Extract to read:
------------------------------------

Introduction#

Overview#

CuTe DSL is a Python-based domain-specific language (DSL) designed for dynamic compilation of numeric and GPU-oriented code. Its primary goals are:

Consistent with CuTe C++, allowing users to express GPU kernels with full control of the hardware.
JIT compilation for both host and GPU execution.
DLPack integration, enabling seamless interop with frameworks (e.g., PyTorch, JAX).
JIT caching, so that repeated calls to the same function benefit from cached IR modules.
Native types and type inference to reduce boilerplate and improve performance.
Optional lower-level control, offering direct access to GPU backends or specialized IR dialects.

Decorators#

CuTe DSL provides two main Python decorators for generating optimized code via dynamic compilation:

@jit — Host-side JIT-compiled functions
@kernel — GPU kernel functions

Both decorators can optionally use a preprocessor that automatically expands Python control flow (loops, conditionals) into operations consumable by the underlying IR.

`@jit`#

Declares JIT-compiled functions that can be invoked from Python or from other CuTe DSL functions.

Decorator Parameters:

preprocessor:
- True (default) — Automatically translate Python flow control (e.g., loops, if-statements) into IR operations.
- False — No automatic expansion; Python flow control must be handled manually or avoided.

Call-site Parameters:

no_cache:
- True — Disables JIT caching, forcing a fresh compilation each call.
- False (default) — Enables caching for faster subsequent calls.

`@kernel`#

Defines GPU kernel functions, compiled as specialized GPU symbols through dynamic compilation.

Decorator Parameters:

preprocessor:
- True (default) — Automatically expands Python loops/ifs into GPU-compatible IR operations.
- False — Expects manual or simplified kernel implementations.

------------------------------------

Dataset content:
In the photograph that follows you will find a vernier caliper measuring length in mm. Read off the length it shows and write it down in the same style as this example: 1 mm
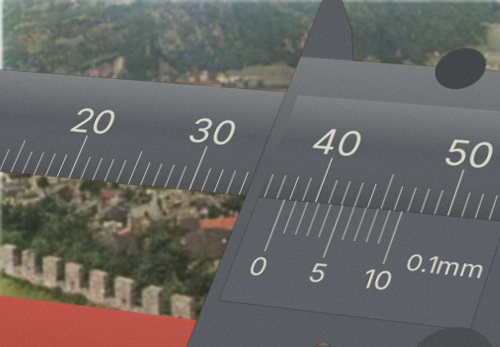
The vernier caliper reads 37.6 mm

------------------------------------

Study questions:
1. Answer these questions about the CuTe DSL introduction:
(a) Which frameworks are named as examples for DLPack interop?
(b) What is the default setting of the no_cache call-site parameter for @jit?
(c) According to the `@kernel` section, what does that decorator define?
2. Reproduce the part of the CuTe DSL introduction starting at "- False (default)" and ending at "simplified kernel implementations.".

Results for the exercise:
1.
(a) PyTorch and JAX.
(b) False, which enables caching for faster subsequent calls.
(c) GPU kernel functions, compiled as specialized GPU symbols through dynamic compilation.

2.
- False (default) — Enables caching for faster subsequent calls.

`@kernel`#

Defines GPU kernel functions, compiled as specialized GPU symbols through dynamic compilation.

Decorator Parameters:

preprocessor:
- True (default) — Automatically expands Python loops/ifs into GPU-compatible IR operations.
- False — Expects manual or simplified kernel implementations.